PROVIDED PASSAGE: Begin
How to make a Sallet of all manner of Hearbs. Take your hearbs, and pick them clean, and the floures; wash them clean, and swing them in a strainer; then put them into a dish, and mingle them with Cowcumbers, and Lemons, sliced very thin; then scrape on Sugar, and put in Vinegar and Oil; then spread the floures on the top; garnish your dish with hard Eggs, and all sorts of your floures; scrape on Sugar and serve it.

An even earlier work, Cogan’s “Haven of Health” (1589), has the following reference: “Lettuse is much used in salets in the sommer tyme with vinegar, oyle, and sugar and salt, and is formed to procure appetite for meate, and to temper the heate of the stomach and liver.”

Montaigne recounts a conversation he had with an Italian chef who had served in the kitchen of Cardinal Caraffa up to the death of his gastronomic eminence. “I made him,” he says, “tell me something about his post. He gave me a lecture on the science of eating, with a gravity and magisterial countenance as if he had been determining some vexed question in theology.... The difference of salads, according to the seasons, he next discoursed upon. He explained what sorts ought to be prepared warm, and those which should always be served cold; the way of adorning and embellishing them in order to render them seductive to the eye. After this he entered on the order of table-service, a subject full of fine and important considerations.”

An excerpt from “a late exquisite comedy” called The Lawyer’s Fortune, or Love in a Hollow Tree, is quoted by Dr. King (1709):—

Mrs. Favourite. Mistress, shall I put any Mushrooms, Mangoes, or Bamboons into the Sallad?

Lady Bonona. Yes, I prithee, the best thou hast.

Mrs. Favourite. Shall I use Ketchop or Anchovies in the Gravy?
PROVIDED PASSAGE: End
SUPPLIED MATERIAL: Begin
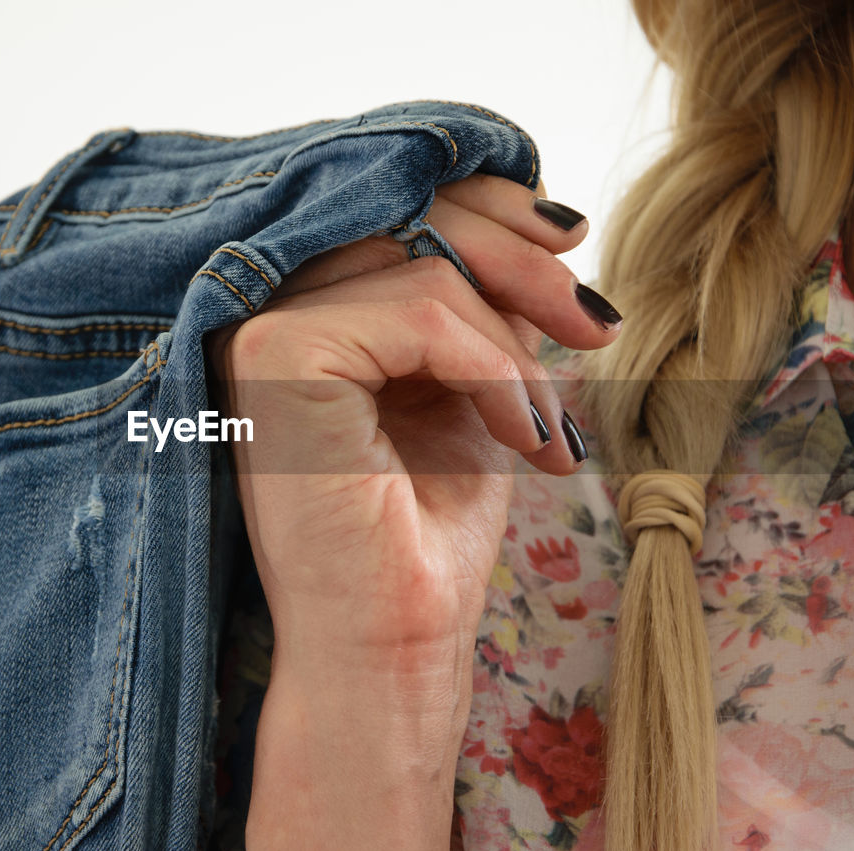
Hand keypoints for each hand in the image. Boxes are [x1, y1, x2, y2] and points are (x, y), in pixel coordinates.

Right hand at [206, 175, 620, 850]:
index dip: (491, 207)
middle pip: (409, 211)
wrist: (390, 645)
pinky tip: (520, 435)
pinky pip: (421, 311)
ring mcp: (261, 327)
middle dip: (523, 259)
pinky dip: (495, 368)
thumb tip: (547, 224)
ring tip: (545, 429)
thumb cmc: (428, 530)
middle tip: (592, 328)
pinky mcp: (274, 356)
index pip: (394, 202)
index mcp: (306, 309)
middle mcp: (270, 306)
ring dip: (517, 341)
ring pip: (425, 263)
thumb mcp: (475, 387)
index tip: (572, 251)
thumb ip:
SUPPLIED MATERIAL: End
**ASSIGNED TASK 1**
Summarize the passage on early salads in two sentences.
**ASSIGNED TASK 2**
Reproduce part of the passage on early salads word for word, beginning at the words "Mrs. Favourite. Mistress, shall" and stopping after the words "in the Gravy?".
**ASSIGNED TASK 3**
Carry on the passage on early salads from the point where it stops.

**RESPONSE AREA 1**
The passage on early salads opens with a recipe for a salad of herbs and flowers mixed with cucumbers and thinly sliced lemons, dressed with sugar, vinegar, and oil, and garnished with hard eggs and flowers. It then cites Cogan's "Haven of Health" (1589) on lettuce in summer salads, Montaigne's account of an Italian chef who lectured him on seasonal salads and how to adorn them, and an excerpt from the comedy The Lawyer's Fortune, quoted by Dr. King (1709), in which Mrs. Favourite asks Lady Bonona what to add to the salad and its gravy.

**RESPONSE AREA 2**
Mrs. Favourite. Mistress, shall I put any Mushrooms, Mangoes, or Bamboons into the Sallad?

Lady Bonona. Yes, I prithee, the best thou hast.

Mrs. Favourite. Shall I use Ketchop or Anchovies in the Gravy?

**RESPONSE AREA 3**
Lady Bonona. What you will!

A quaint old book on Salads is entitled “On the Use and Abuse of Salads in general and Salad Plants in Particular,” by Johann Friedrich Schütze, Doctor of Medicine, and Grand-Ducal Saxe-Coburg-Meiningen, Physician at Sonnenburg and Neuhaus: Leipzig, 1758. The learned doctor adopts the classical division of humanity into the Temperamentum Sanguineum, or warm and damp, the Cholericum, or warm and dry, the Phlegmaticum, or cold and damp, and the Melancholicum, or cold and dry. To each of these classes a particular form of Salad applies, and none other.

When Pope Sixtus the Fifth was an obscure monk he had a great friend in a certain lawyer who sank steadily into poverty what time the monk rose to the Papacy. The poor lawyer journeyed to Rome to seek aid from his old friend the Pope, but he fell sick by the wayside and told his doctor to let the Pope know of his sad state. “I will send him a salad,” said Sixtus, and duly dispatched a basket of lettuces to the invalid. When the lettuces were opened money was found in their hearts. Hence the Italian proverb of a man in need of money: “He wants one of Sixtus the Fifth’s salads.”